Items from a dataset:
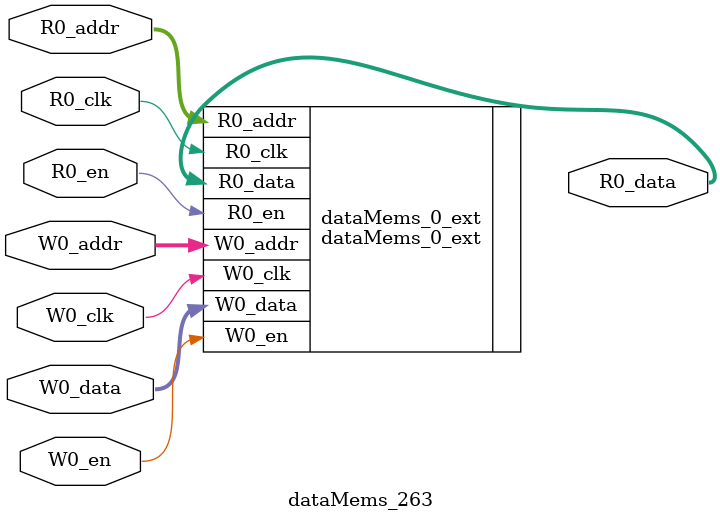
<source format=sv>
`ifndef RANDOMIZE
  `ifdef RANDOMIZE_REG_INIT
    `define RANDOMIZE
  `endif // RANDOMIZE_REG_INIT
`endif // not def RANDOMIZE
`ifndef RANDOMIZE
  `ifdef RANDOMIZE_MEM_INIT
    `define RANDOMIZE
  `endif // RANDOMIZE_MEM_INIT
`endif // not def RANDOMIZE

`ifndef RANDOM
  `define RANDOM $random
`endif // not def RANDOM

// Users can define 'PRINTF_COND' to add an extra gate to prints.
`ifndef PRINTF_COND_
  `ifdef PRINTF_COND
    `define PRINTF_COND_ (`PRINTF_COND)
  `else  // PRINTF_COND
    `define PRINTF_COND_ 1
  `endif // PRINTF_COND
`endif // not def PRINTF_COND_

// Users can define 'ASSERT_VERBOSE_COND' to add an extra gate to assert error printing.
`ifndef ASSERT_VERBOSE_COND_
  `ifdef ASSERT_VERBOSE_COND
    `define ASSERT_VERBOSE_COND_ (`ASSERT_VERBOSE_COND)
  `else  // ASSERT_VERBOSE_COND
    `define ASSERT_VERBOSE_COND_ 1
  `endif // ASSERT_VERBOSE_COND
`endif // not def ASSERT_VERBOSE_COND_

// Users can define 'STOP_COND' to add an extra gate to stop conditions.
`ifndef STOP_COND_
  `ifdef STOP_COND
    `define STOP_COND_ (`STOP_COND)
  `else  // STOP_COND
    `define STOP_COND_ 1
  `endif // STOP_COND
`endif // not def STOP_COND_

// Users can define INIT_RANDOM as general code that gets injected into the
// initializer block for modules with registers.
`ifndef INIT_RANDOM
  `define INIT_RANDOM
`endif // not def INIT_RANDOM

// If using random initialization, you can also define RANDOMIZE_DELAY to
// customize the delay used, otherwise 0.002 is used.
`ifndef RANDOMIZE_DELAY
  `define RANDOMIZE_DELAY 0.002
`endif // not def RANDOMIZE_DELAY

// Define INIT_RANDOM_PROLOG_ for use in our modules below.
`ifndef INIT_RANDOM_PROLOG_
  `ifdef RANDOMIZE
    `ifdef VERILATOR
      `define INIT_RANDOM_PROLOG_ `INIT_RANDOM
    `else  // VERILATOR
      `define INIT_RANDOM_PROLOG_ `INIT_RANDOM #`RANDOMIZE_DELAY begin end
    `endif // VERILATOR
  `else  // RANDOMIZE
    `define INIT_RANDOM_PROLOG_
  `endif // RANDOMIZE
`endif // not def INIT_RANDOM_PROLOG_

// Include register initializers in init blocks unless synthesis is set
`ifndef SYNTHESIS
  `ifndef ENABLE_INITIAL_REG_
    `define ENABLE_INITIAL_REG_
  `endif // not def ENABLE_INITIAL_REG_
`endif // not def SYNTHESIS

// Include rmemory initializers in init blocks unless synthesis is set
`ifndef SYNTHESIS
  `ifndef ENABLE_INITIAL_MEM_
    `define ENABLE_INITIAL_MEM_
  `endif // not def ENABLE_INITIAL_MEM_
`endif // not def SYNTHESIS

module dataMems_263(	// @[generators/ara/src/main/scala/UnsafeAXI4ToTL.scala:365:62]
  input  [4:0]  R0_addr,
  input         R0_en,
  input         R0_clk,
  output [66:0] R0_data,
  input  [4:0]  W0_addr,
  input         W0_en,
  input         W0_clk,
  input  [66:0] W0_data
);

  dataMems_0_ext dataMems_0_ext (	// @[generators/ara/src/main/scala/UnsafeAXI4ToTL.scala:365:62]
    .R0_addr (R0_addr),
    .R0_en   (R0_en),
    .R0_clk  (R0_clk),
    .R0_data (R0_data),
    .W0_addr (W0_addr),
    .W0_en   (W0_en),
    .W0_clk  (W0_clk),
    .W0_data (W0_data)
  );
endmodule


</source>
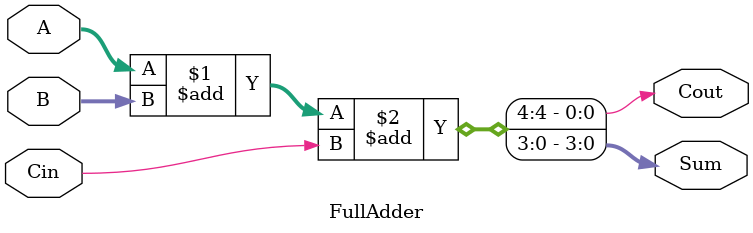
<source format=v>
`timescale 1ns / 1ps
module FullAdder(
    input [3:0] A,
    input [3:0] B,
    input Cin,
    output Cout,
    output [3:0] Sum
    );
assign {Cout,Sum}=A+B+Cin;

endmodule

</source>
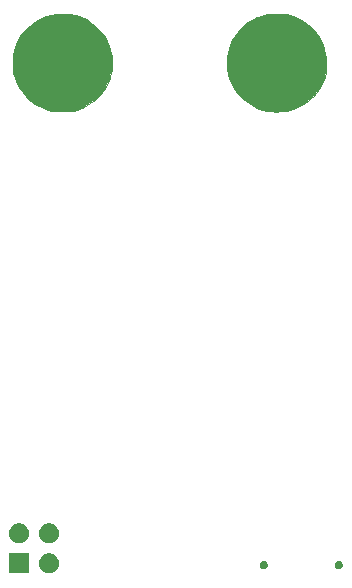
<source format=gbr>
G04 #@! TF.GenerationSoftware,KiCad,Pcbnew,(5.1.5)-3*
G04 #@! TF.CreationDate,2020-08-11T16:55:22+02:00*
G04 #@! TF.ProjectId,Badge addon Ninja prize,42616467-6520-4616-9464-6f6e204e696e,rev?*
G04 #@! TF.SameCoordinates,Original*
G04 #@! TF.FileFunction,Soldermask,Top*
G04 #@! TF.FilePolarity,Negative*
%FSLAX46Y46*%
G04 Gerber Fmt 4.6, Leading zero omitted, Abs format (unit mm)*
G04 Created by KiCad (PCBNEW (5.1.5)-3) date 2020-08-11 16:55:22*
%MOMM*%
%LPD*%
G04 APERTURE LIST*
%ADD10C,0.010000*%
%ADD11C,0.100000*%
G04 APERTURE END LIST*
D10*
G36*
X80271526Y-84927551D02*
G01*
X80632500Y-84963785D01*
X81028460Y-85037363D01*
X81403378Y-85145018D01*
X81759784Y-85288072D01*
X82100206Y-85467845D01*
X82427174Y-85685659D01*
X82743218Y-85942836D01*
X83025213Y-86214006D01*
X83256892Y-86471636D01*
X83458582Y-86736230D01*
X83633056Y-87013279D01*
X83783089Y-87308273D01*
X83911455Y-87626702D01*
X84020928Y-87974058D01*
X84114283Y-88355831D01*
X84119301Y-88379333D01*
X84137592Y-88468831D01*
X84151466Y-88547445D01*
X84161547Y-88623459D01*
X84168457Y-88705158D01*
X84172821Y-88800825D01*
X84175262Y-88918744D01*
X84176404Y-89067201D01*
X84176647Y-89141333D01*
X84176629Y-89308031D01*
X84175274Y-89440526D01*
X84172062Y-89546940D01*
X84166470Y-89635395D01*
X84157978Y-89714014D01*
X84146064Y-89790919D01*
X84130206Y-89874231D01*
X84129313Y-89878648D01*
X84028249Y-90271421D01*
X83886770Y-90653655D01*
X83706018Y-91022907D01*
X83487130Y-91376731D01*
X83333702Y-91586083D01*
X83244485Y-91692386D01*
X83130796Y-91815580D01*
X83001722Y-91946756D01*
X82866353Y-92077004D01*
X82733778Y-92197414D01*
X82613084Y-92299075D01*
X82579834Y-92325137D01*
X82339001Y-92499325D01*
X82096227Y-92652210D01*
X81832491Y-92795669D01*
X81800086Y-92812035D01*
X81590781Y-92913767D01*
X81407547Y-92994699D01*
X81241246Y-93057538D01*
X81082742Y-93104993D01*
X80922899Y-93139771D01*
X80752580Y-93164582D01*
X80562649Y-93182131D01*
X80547834Y-93183197D01*
X80450236Y-93188614D01*
X80326915Y-93193179D01*
X80184944Y-93196849D01*
X80031396Y-93199583D01*
X79873344Y-93201338D01*
X79717860Y-93202072D01*
X79572018Y-93201743D01*
X79442889Y-93200310D01*
X79337548Y-93197729D01*
X79263066Y-93193960D01*
X79235500Y-93191009D01*
X78998250Y-93140775D01*
X78740833Y-93065109D01*
X78473524Y-92967992D01*
X78206600Y-92853407D01*
X77950337Y-92725336D01*
X77775000Y-92625068D01*
X77419194Y-92386550D01*
X77096923Y-92123308D01*
X76805901Y-91833170D01*
X76543836Y-91513966D01*
X76422868Y-91342667D01*
X76226588Y-91016797D01*
X76059470Y-90669517D01*
X75925206Y-90309854D01*
X75827483Y-89946833D01*
X75803968Y-89828317D01*
X75778465Y-89643263D01*
X75762072Y-89429614D01*
X75754891Y-89200141D01*
X75757023Y-88967613D01*
X75768567Y-88744798D01*
X75789625Y-88544467D01*
X75793645Y-88516917D01*
X75873166Y-88103458D01*
X75982395Y-87718086D01*
X76123141Y-87357046D01*
X76297212Y-87016586D01*
X76506416Y-86692954D01*
X76752561Y-86382395D01*
X76900429Y-86219910D01*
X77200674Y-85934593D01*
X77525406Y-85682719D01*
X77872093Y-85465139D01*
X78238205Y-85282705D01*
X78621209Y-85136270D01*
X79018574Y-85026685D01*
X79427770Y-84954802D01*
X79846264Y-84921473D01*
X80271526Y-84927551D01*
G37*
X80271526Y-84927551D02*
X80632500Y-84963785D01*
X81028460Y-85037363D01*
X81403378Y-85145018D01*
X81759784Y-85288072D01*
X82100206Y-85467845D01*
X82427174Y-85685659D01*
X82743218Y-85942836D01*
X83025213Y-86214006D01*
X83256892Y-86471636D01*
X83458582Y-86736230D01*
X83633056Y-87013279D01*
X83783089Y-87308273D01*
X83911455Y-87626702D01*
X84020928Y-87974058D01*
X84114283Y-88355831D01*
X84119301Y-88379333D01*
X84137592Y-88468831D01*
X84151466Y-88547445D01*
X84161547Y-88623459D01*
X84168457Y-88705158D01*
X84172821Y-88800825D01*
X84175262Y-88918744D01*
X84176404Y-89067201D01*
X84176647Y-89141333D01*
X84176629Y-89308031D01*
X84175274Y-89440526D01*
X84172062Y-89546940D01*
X84166470Y-89635395D01*
X84157978Y-89714014D01*
X84146064Y-89790919D01*
X84130206Y-89874231D01*
X84129313Y-89878648D01*
X84028249Y-90271421D01*
X83886770Y-90653655D01*
X83706018Y-91022907D01*
X83487130Y-91376731D01*
X83333702Y-91586083D01*
X83244485Y-91692386D01*
X83130796Y-91815580D01*
X83001722Y-91946756D01*
X82866353Y-92077004D01*
X82733778Y-92197414D01*
X82613084Y-92299075D01*
X82579834Y-92325137D01*
X82339001Y-92499325D01*
X82096227Y-92652210D01*
X81832491Y-92795669D01*
X81800086Y-92812035D01*
X81590781Y-92913767D01*
X81407547Y-92994699D01*
X81241246Y-93057538D01*
X81082742Y-93104993D01*
X80922899Y-93139771D01*
X80752580Y-93164582D01*
X80562649Y-93182131D01*
X80547834Y-93183197D01*
X80450236Y-93188614D01*
X80326915Y-93193179D01*
X80184944Y-93196849D01*
X80031396Y-93199583D01*
X79873344Y-93201338D01*
X79717860Y-93202072D01*
X79572018Y-93201743D01*
X79442889Y-93200310D01*
X79337548Y-93197729D01*
X79263066Y-93193960D01*
X79235500Y-93191009D01*
X78998250Y-93140775D01*
X78740833Y-93065109D01*
X78473524Y-92967992D01*
X78206600Y-92853407D01*
X77950337Y-92725336D01*
X77775000Y-92625068D01*
X77419194Y-92386550D01*
X77096923Y-92123308D01*
X76805901Y-91833170D01*
X76543836Y-91513966D01*
X76422868Y-91342667D01*
X76226588Y-91016797D01*
X76059470Y-90669517D01*
X75925206Y-90309854D01*
X75827483Y-89946833D01*
X75803968Y-89828317D01*
X75778465Y-89643263D01*
X75762072Y-89429614D01*
X75754891Y-89200141D01*
X75757023Y-88967613D01*
X75768567Y-88744798D01*
X75789625Y-88544467D01*
X75793645Y-88516917D01*
X75873166Y-88103458D01*
X75982395Y-87718086D01*
X76123141Y-87357046D01*
X76297212Y-87016586D01*
X76506416Y-86692954D01*
X76752561Y-86382395D01*
X76900429Y-86219910D01*
X77200674Y-85934593D01*
X77525406Y-85682719D01*
X77872093Y-85465139D01*
X78238205Y-85282705D01*
X78621209Y-85136270D01*
X79018574Y-85026685D01*
X79427770Y-84954802D01*
X79846264Y-84921473D01*
X80271526Y-84927551D01*
G36*
X98391035Y-84936431D02*
G01*
X98701550Y-84959384D01*
X98988172Y-84999763D01*
X99258938Y-85059305D01*
X99521887Y-85139749D01*
X99785056Y-85242831D01*
X100031750Y-85357895D01*
X100385894Y-85557128D01*
X100718991Y-85790399D01*
X101027804Y-86054469D01*
X101309099Y-86346098D01*
X101559640Y-86662049D01*
X101776190Y-86999083D01*
X101894458Y-87222319D01*
X102043081Y-87570994D01*
X102161687Y-87942645D01*
X102248711Y-88328895D01*
X102302584Y-88721371D01*
X102321740Y-89111698D01*
X102309277Y-89438957D01*
X102256103Y-89857450D01*
X102166242Y-90254971D01*
X102039341Y-90632271D01*
X101875049Y-90990102D01*
X101673012Y-91329217D01*
X101432878Y-91650368D01*
X101154294Y-91954306D01*
X101108780Y-91998833D01*
X100814976Y-92259081D01*
X100502434Y-92492370D01*
X100176521Y-92695593D01*
X99842601Y-92865644D01*
X99506040Y-92999417D01*
X99248584Y-93075717D01*
X98872011Y-93152821D01*
X98476221Y-93201588D01*
X98074325Y-93221013D01*
X97679432Y-93210091D01*
X97588193Y-93202935D01*
X97260731Y-93158726D01*
X96942107Y-93084096D01*
X96628151Y-92977297D01*
X96314695Y-92836578D01*
X95997568Y-92660190D01*
X95672602Y-92446384D01*
X95518858Y-92334629D01*
X95412160Y-92249263D01*
X95288857Y-92141421D01*
X95155848Y-92017987D01*
X95020031Y-91885847D01*
X94888305Y-91751886D01*
X94767570Y-91622991D01*
X94664723Y-91506046D01*
X94586664Y-91407938D01*
X94577122Y-91394710D01*
X94384014Y-91086839D01*
X94221295Y-90753341D01*
X94089952Y-90399049D01*
X93990975Y-90028795D01*
X93925352Y-89647410D01*
X93894071Y-89259729D01*
X93898120Y-88870582D01*
X93938489Y-88484803D01*
X93958143Y-88368750D01*
X94055247Y-87957552D01*
X94190501Y-87562379D01*
X94362096Y-87185426D01*
X94568226Y-86828889D01*
X94807083Y-86494961D01*
X95076857Y-86185838D01*
X95375743Y-85903714D01*
X95701930Y-85650783D01*
X96053613Y-85429241D01*
X96428982Y-85241282D01*
X96589636Y-85174307D01*
X96825731Y-85089997D01*
X97059338Y-85025166D01*
X97299640Y-84978270D01*
X97555817Y-84947767D01*
X97837054Y-84932115D01*
X98048589Y-84929167D01*
X98391035Y-84936431D01*
G37*
X98391035Y-84936431D02*
X98701550Y-84959384D01*
X98988172Y-84999763D01*
X99258938Y-85059305D01*
X99521887Y-85139749D01*
X99785056Y-85242831D01*
X100031750Y-85357895D01*
X100385894Y-85557128D01*
X100718991Y-85790399D01*
X101027804Y-86054469D01*
X101309099Y-86346098D01*
X101559640Y-86662049D01*
X101776190Y-86999083D01*
X101894458Y-87222319D01*
X102043081Y-87570994D01*
X102161687Y-87942645D01*
X102248711Y-88328895D01*
X102302584Y-88721371D01*
X102321740Y-89111698D01*
X102309277Y-89438957D01*
X102256103Y-89857450D01*
X102166242Y-90254971D01*
X102039341Y-90632271D01*
X101875049Y-90990102D01*
X101673012Y-91329217D01*
X101432878Y-91650368D01*
X101154294Y-91954306D01*
X101108780Y-91998833D01*
X100814976Y-92259081D01*
X100502434Y-92492370D01*
X100176521Y-92695593D01*
X99842601Y-92865644D01*
X99506040Y-92999417D01*
X99248584Y-93075717D01*
X98872011Y-93152821D01*
X98476221Y-93201588D01*
X98074325Y-93221013D01*
X97679432Y-93210091D01*
X97588193Y-93202935D01*
X97260731Y-93158726D01*
X96942107Y-93084096D01*
X96628151Y-92977297D01*
X96314695Y-92836578D01*
X95997568Y-92660190D01*
X95672602Y-92446384D01*
X95518858Y-92334629D01*
X95412160Y-92249263D01*
X95288857Y-92141421D01*
X95155848Y-92017987D01*
X95020031Y-91885847D01*
X94888305Y-91751886D01*
X94767570Y-91622991D01*
X94664723Y-91506046D01*
X94586664Y-91407938D01*
X94577122Y-91394710D01*
X94384014Y-91086839D01*
X94221295Y-90753341D01*
X94089952Y-90399049D01*
X93990975Y-90028795D01*
X93925352Y-89647410D01*
X93894071Y-89259729D01*
X93898120Y-88870582D01*
X93938489Y-88484803D01*
X93958143Y-88368750D01*
X94055247Y-87957552D01*
X94190501Y-87562379D01*
X94362096Y-87185426D01*
X94568226Y-86828889D01*
X94807083Y-86494961D01*
X95076857Y-86185838D01*
X95375743Y-85903714D01*
X95701930Y-85650783D01*
X96053613Y-85429241D01*
X96428982Y-85241282D01*
X96589636Y-85174307D01*
X96825731Y-85089997D01*
X97059338Y-85025166D01*
X97299640Y-84978270D01*
X97555817Y-84947767D01*
X97837054Y-84932115D01*
X98048589Y-84929167D01*
X98391035Y-84936431D01*
D11*
G36*
X79087936Y-130652665D02*
G01*
X79242626Y-130716739D01*
X79312076Y-130763145D01*
X79381844Y-130809762D01*
X79500238Y-130928156D01*
X79546855Y-130997924D01*
X79593261Y-131067374D01*
X79657335Y-131222064D01*
X79690000Y-131386282D01*
X79690000Y-131553718D01*
X79657335Y-131717936D01*
X79593261Y-131872626D01*
X79549006Y-131938857D01*
X79500238Y-132011844D01*
X79381844Y-132130238D01*
X79312076Y-132176855D01*
X79242626Y-132223261D01*
X79087936Y-132287335D01*
X78923718Y-132320000D01*
X78756282Y-132320000D01*
X78592064Y-132287335D01*
X78437374Y-132223261D01*
X78367924Y-132176855D01*
X78298156Y-132130238D01*
X78179762Y-132011844D01*
X78130994Y-131938857D01*
X78086739Y-131872626D01*
X78022665Y-131717936D01*
X77990000Y-131553718D01*
X77990000Y-131386282D01*
X78022665Y-131222064D01*
X78086739Y-131067374D01*
X78133145Y-130997924D01*
X78179762Y-130928156D01*
X78298156Y-130809762D01*
X78367924Y-130763145D01*
X78437374Y-130716739D01*
X78592064Y-130652665D01*
X78756282Y-130620000D01*
X78923718Y-130620000D01*
X79087936Y-130652665D01*
G37*
G36*
X77150000Y-132320000D02*
G01*
X75450000Y-132320000D01*
X75450000Y-130620000D01*
X77150000Y-130620000D01*
X77150000Y-132320000D01*
G37*
G36*
X103477791Y-131261143D02*
G01*
X103541924Y-131287707D01*
X103599642Y-131326273D01*
X103648727Y-131375358D01*
X103687293Y-131433076D01*
X103713857Y-131497209D01*
X103727400Y-131565292D01*
X103727400Y-131634708D01*
X103713857Y-131702791D01*
X103687293Y-131766924D01*
X103648727Y-131824642D01*
X103599642Y-131873727D01*
X103541924Y-131912293D01*
X103477791Y-131938857D01*
X103409708Y-131952400D01*
X103340292Y-131952400D01*
X103272209Y-131938857D01*
X103208076Y-131912293D01*
X103150358Y-131873727D01*
X103101273Y-131824642D01*
X103062707Y-131766924D01*
X103036143Y-131702791D01*
X103022600Y-131634708D01*
X103022600Y-131565292D01*
X103036143Y-131497209D01*
X103062707Y-131433076D01*
X103101273Y-131375358D01*
X103150358Y-131326273D01*
X103208076Y-131287707D01*
X103272209Y-131261143D01*
X103340292Y-131247600D01*
X103409708Y-131247600D01*
X103477791Y-131261143D01*
G37*
G36*
X97127791Y-131261143D02*
G01*
X97191924Y-131287707D01*
X97249642Y-131326273D01*
X97298727Y-131375358D01*
X97337293Y-131433076D01*
X97363857Y-131497209D01*
X97377400Y-131565292D01*
X97377400Y-131634708D01*
X97363857Y-131702791D01*
X97337293Y-131766924D01*
X97298727Y-131824642D01*
X97249642Y-131873727D01*
X97191924Y-131912293D01*
X97127791Y-131938857D01*
X97059708Y-131952400D01*
X96990292Y-131952400D01*
X96922209Y-131938857D01*
X96858076Y-131912293D01*
X96800358Y-131873727D01*
X96751273Y-131824642D01*
X96712707Y-131766924D01*
X96686143Y-131702791D01*
X96672600Y-131634708D01*
X96672600Y-131565292D01*
X96686143Y-131497209D01*
X96712707Y-131433076D01*
X96751273Y-131375358D01*
X96800358Y-131326273D01*
X96858076Y-131287707D01*
X96922209Y-131261143D01*
X96990292Y-131247600D01*
X97059708Y-131247600D01*
X97127791Y-131261143D01*
G37*
G36*
X79087936Y-128112665D02*
G01*
X79242626Y-128176739D01*
X79312076Y-128223145D01*
X79381844Y-128269762D01*
X79500238Y-128388156D01*
X79546855Y-128457924D01*
X79593261Y-128527374D01*
X79657335Y-128682064D01*
X79690000Y-128846282D01*
X79690000Y-129013718D01*
X79657335Y-129177936D01*
X79593261Y-129332626D01*
X79546855Y-129402076D01*
X79500238Y-129471844D01*
X79381844Y-129590238D01*
X79312076Y-129636855D01*
X79242626Y-129683261D01*
X79087936Y-129747335D01*
X78923718Y-129780000D01*
X78756282Y-129780000D01*
X78592064Y-129747335D01*
X78437374Y-129683261D01*
X78367924Y-129636855D01*
X78298156Y-129590238D01*
X78179762Y-129471844D01*
X78133145Y-129402076D01*
X78086739Y-129332626D01*
X78022665Y-129177936D01*
X77990000Y-129013718D01*
X77990000Y-128846282D01*
X78022665Y-128682064D01*
X78086739Y-128527374D01*
X78133145Y-128457924D01*
X78179762Y-128388156D01*
X78298156Y-128269762D01*
X78367924Y-128223145D01*
X78437374Y-128176739D01*
X78592064Y-128112665D01*
X78756282Y-128080000D01*
X78923718Y-128080000D01*
X79087936Y-128112665D01*
G37*
G36*
X76547936Y-128112665D02*
G01*
X76702626Y-128176739D01*
X76772076Y-128223145D01*
X76841844Y-128269762D01*
X76960238Y-128388156D01*
X77006855Y-128457924D01*
X77053261Y-128527374D01*
X77117335Y-128682064D01*
X77150000Y-128846282D01*
X77150000Y-129013718D01*
X77117335Y-129177936D01*
X77053261Y-129332626D01*
X77006855Y-129402076D01*
X76960238Y-129471844D01*
X76841844Y-129590238D01*
X76772076Y-129636855D01*
X76702626Y-129683261D01*
X76547936Y-129747335D01*
X76383718Y-129780000D01*
X76216282Y-129780000D01*
X76052064Y-129747335D01*
X75897374Y-129683261D01*
X75827924Y-129636855D01*
X75758156Y-129590238D01*
X75639762Y-129471844D01*
X75593145Y-129402076D01*
X75546739Y-129332626D01*
X75482665Y-129177936D01*
X75450000Y-129013718D01*
X75450000Y-128846282D01*
X75482665Y-128682064D01*
X75546739Y-128527374D01*
X75593145Y-128457924D01*
X75639762Y-128388156D01*
X75758156Y-128269762D01*
X75827924Y-128223145D01*
X75897374Y-128176739D01*
X76052064Y-128112665D01*
X76216282Y-128080000D01*
X76383718Y-128080000D01*
X76547936Y-128112665D01*
G37*
M02*

</source>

### [Task to carry out]
Every line above in which the word "format" occurs needs to be copied.

### [Written solution]
<source format=sv>
<source format=v>
<source format=gbr>
G04 Gerber Fmt 4.6, Leading zero omitted, Abs format (unit mm)*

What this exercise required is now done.